■ Your assignment ■
As you look over the data below, please find each line where the word "null" appears, then copy it.

Stored items:
┌──

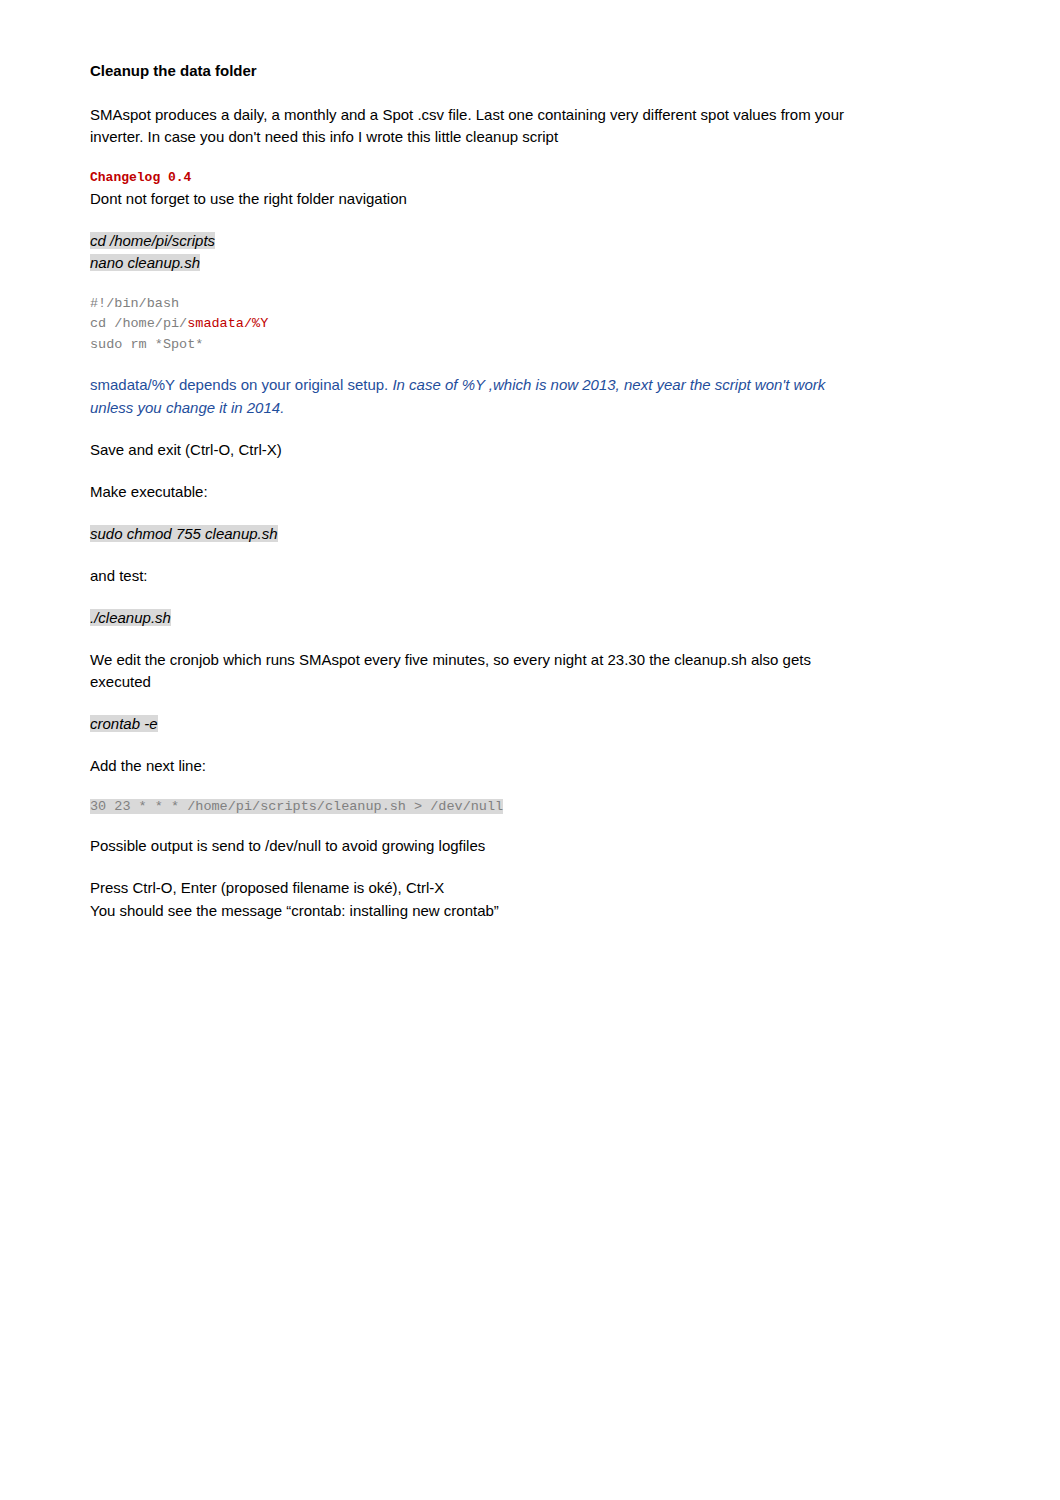Cleanup the data folder
SMAspot produces a daily, a monthly and a Spot .csv file. Last one containing very different spot values from your inverter. In case you don't need this info I wrote this little cleanup script
Changelog 0.4
Dont not forget to use the right folder navigation
cd /home/pi/scripts
nano cleanup.sh
#!/bin/bash
cd /home/pi/smadata/%Y
sudo rm *Spot*
smadata/%Y depends on your original setup. In case of %Y ,which is now 2013, next year the script won't work unless you change it in 2014.
Save and exit (Ctrl-O, Ctrl-X)
Make executable:
sudo chmod 755 cleanup.sh
and test:
./cleanup.sh
We edit the cronjob which runs SMAspot every five minutes, so every night at 23.30 the cleanup.sh also gets executed
crontab -e
Add the next line:
30 23 * * * /home/pi/scripts/cleanup.sh > /dev/null
Possible output is send to /dev/null to avoid growing logfiles
Press Ctrl-O, Enter (proposed filename is oké), Ctrl-X
You should see the message “crontab: installing new crontab”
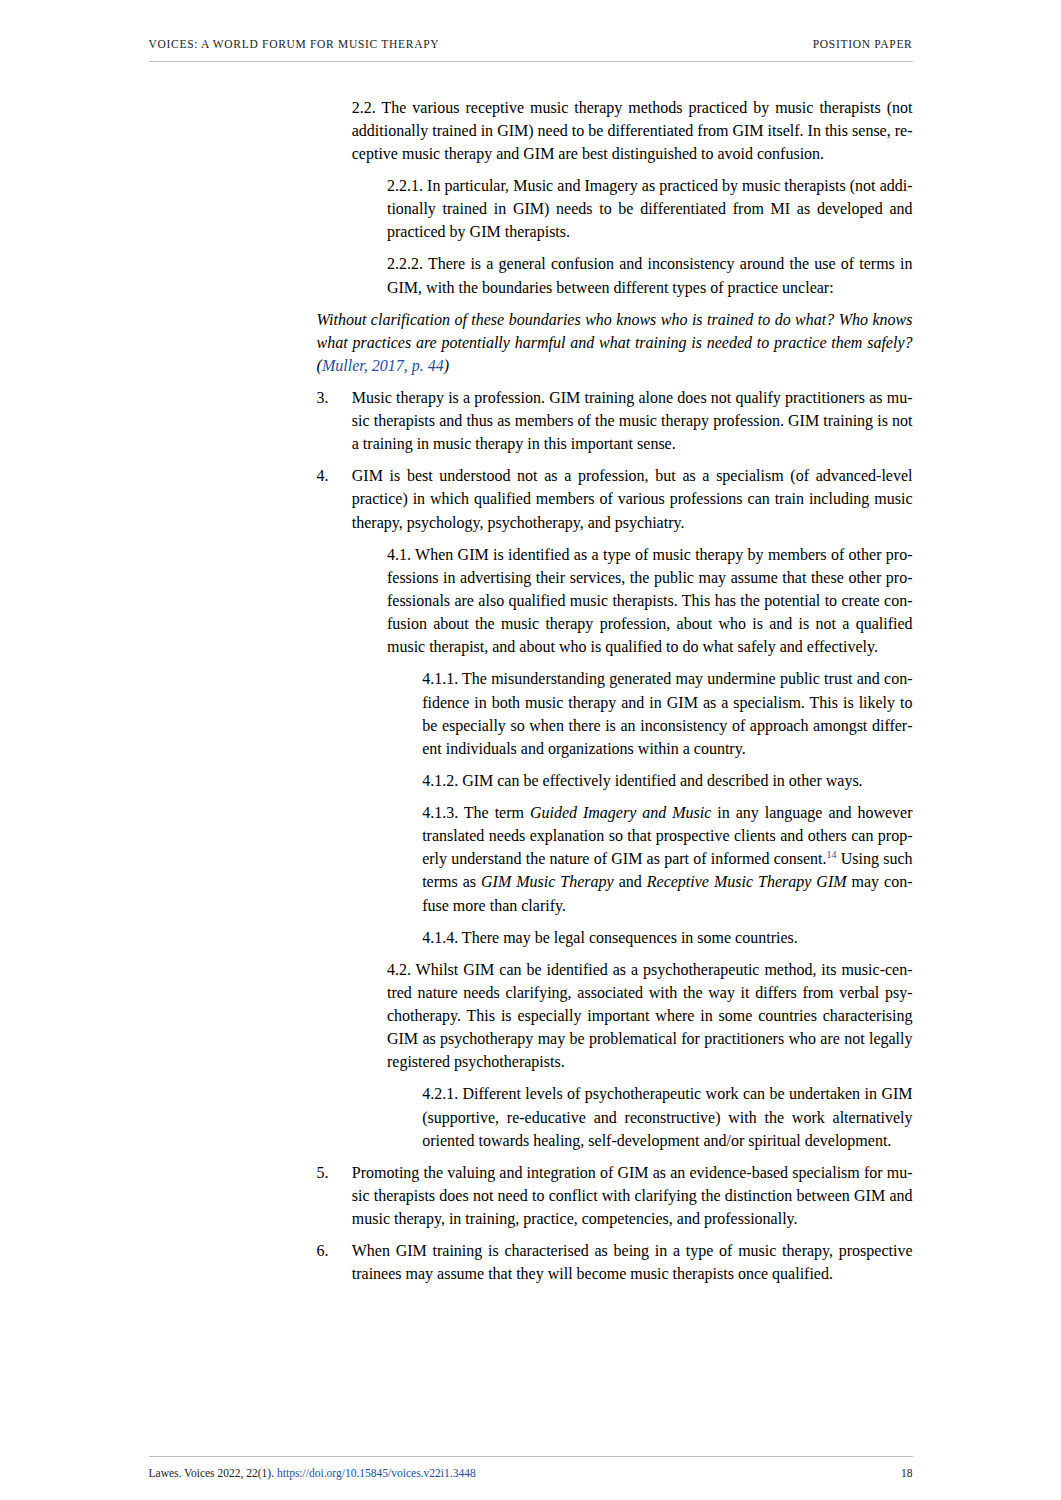Voices: A World Forum for Music Therapy Position Paper
2.2. The various receptive music therapy methods practiced by music therapists (not additionally trained in GIM) need to be differentiated from GIM itself. In this sense, receptive music therapy and GIM are best distinguished to avoid confusion.
2.2.1. In particular, Music and Imagery as practiced by music therapists (not additionally trained in GIM) needs to be differentiated from MI as developed and practiced by GIM therapists.
2.2.2. There is a general confusion and inconsistency around the use of terms in GIM, with the boundaries between different types of practice unclear:
Without clarification of these boundaries who knows who is trained to do what? Who knows what practices are potentially harmful and what training is needed to practice them safely? (Muller, 2017, p. 44)
Music therapy is a profession. GIM training alone does not qualify practitioners as music therapists and thus as members of the music therapy profession. GIM training is not a training in music therapy in this important sense.
GIM is best understood not as a profession, but as a specialism (of advanced-level practice) in which qualified members of various professions can train including music therapy, psychology, psychotherapy, and psychiatry.
4.1. When GIM is identified as a type of music therapy by members of other professions in advertising their services, the public may assume that these other professionals are also qualified music therapists. This has the potential to create confusion about the music therapy profession, about who is and is not a qualified music therapist, and about who is qualified to do what safely and effectively.
4.1.1. The misunderstanding generated may undermine public trust and confidence in both music therapy and in GIM as a specialism. This is likely to be especially so when there is an inconsistency of approach amongst different individuals and organizations within a country.
4.1.2. GIM can be effectively identified and described in other ways.
4.1.3. The term Guided Imagery and Music in any language and however translated needs explanation so that prospective clients and others can properly understand the nature of GIM as part of informed consent.14 Using such terms as GIM Music Therapy and Receptive Music Therapy GIM may confuse more than clarify.
4.1.4. There may be legal consequences in some countries.
4.2. Whilst GIM can be identified as a psychotherapeutic method, its music-centred nature needs clarifying, associated with the way it differs from verbal psychotherapy. This is especially important where in some countries characterising GIM as psychotherapy may be problematical for practitioners who are not legally registered psychotherapists.
4.2.1. Different levels of psychotherapeutic work can be undertaken in GIM (supportive, re-educative and reconstructive) with the work alternatively oriented towards healing, self-development and/or spiritual development.
Promoting the valuing and integration of GIM as an evidence-based specialism for music therapists does not need to conflict with clarifying the distinction between GIM and music therapy, in training, practice, competencies, and professionally.
When GIM training is characterised as being in a type of music therapy, prospective trainees may assume that they will become music therapists once qualified.
Lawes. Voices 2022, 22(1). https://doi.org/10.15845/voices.v22i1.3448 18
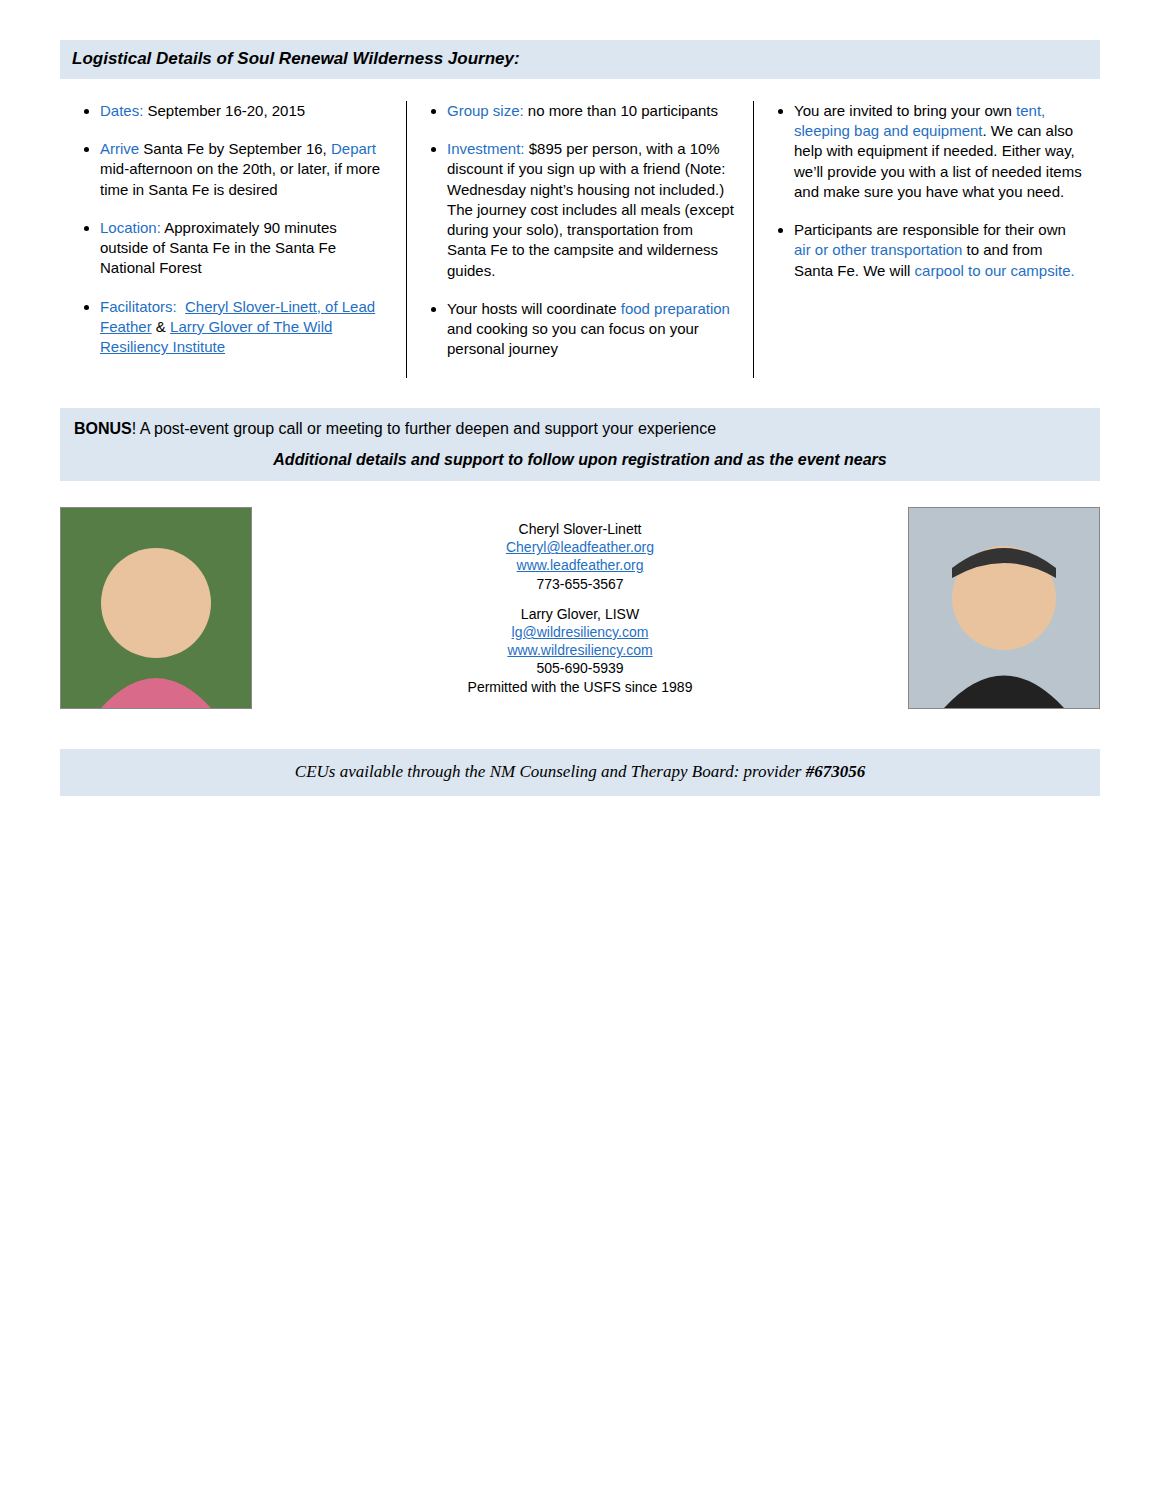Logistical Details of Soul Renewal Wilderness Journey:
Dates: September 16-20, 2015
Arrive Santa Fe by September 16, Depart mid-afternoon on the 20th, or later, if more time in Santa Fe is desired
Location: Approximately 90 minutes outside of Santa Fe in the Santa Fe National Forest
Facilitators: Cheryl Slover-Linett, of Lead Feather & Larry Glover of The Wild Resiliency Institute
Group size: no more than 10 participants
Investment: $895 per person, with a 10% discount if you sign up with a friend (Note: Wednesday night’s housing not included.) The journey cost includes all meals (except during your solo), transportation from Santa Fe to the campsite and wilderness guides.
Your hosts will coordinate food preparation and cooking so you can focus on your personal journey
You are invited to bring your own tent, sleeping bag and equipment. We can also help with equipment if needed. Either way, we’ll provide you with a list of needed items and make sure you have what you need.
Participants are responsible for their own air or other transportation to and from Santa Fe. We will carpool to our campsite.
BONUS! A post-event group call or meeting to further deepen and support your experience
Additional details and support to follow upon registration and as the event nears
Cheryl Slover-Linett
Cheryl@leadfeather.org
www.leadfeather.org
773-655-3567
Larry Glover, LISW
lg@wildresiliency.com
www.wildresiliency.com
505-690-5939
Permitted with the USFS since 1989
CEUs available through the NM Counseling and Therapy Board: provider #673056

└──

■ Result of the task ■
30 23 * * * /home/pi/scripts/cleanup.sh > /dev/null
Possible output is send to /dev/null to avoid growing logfiles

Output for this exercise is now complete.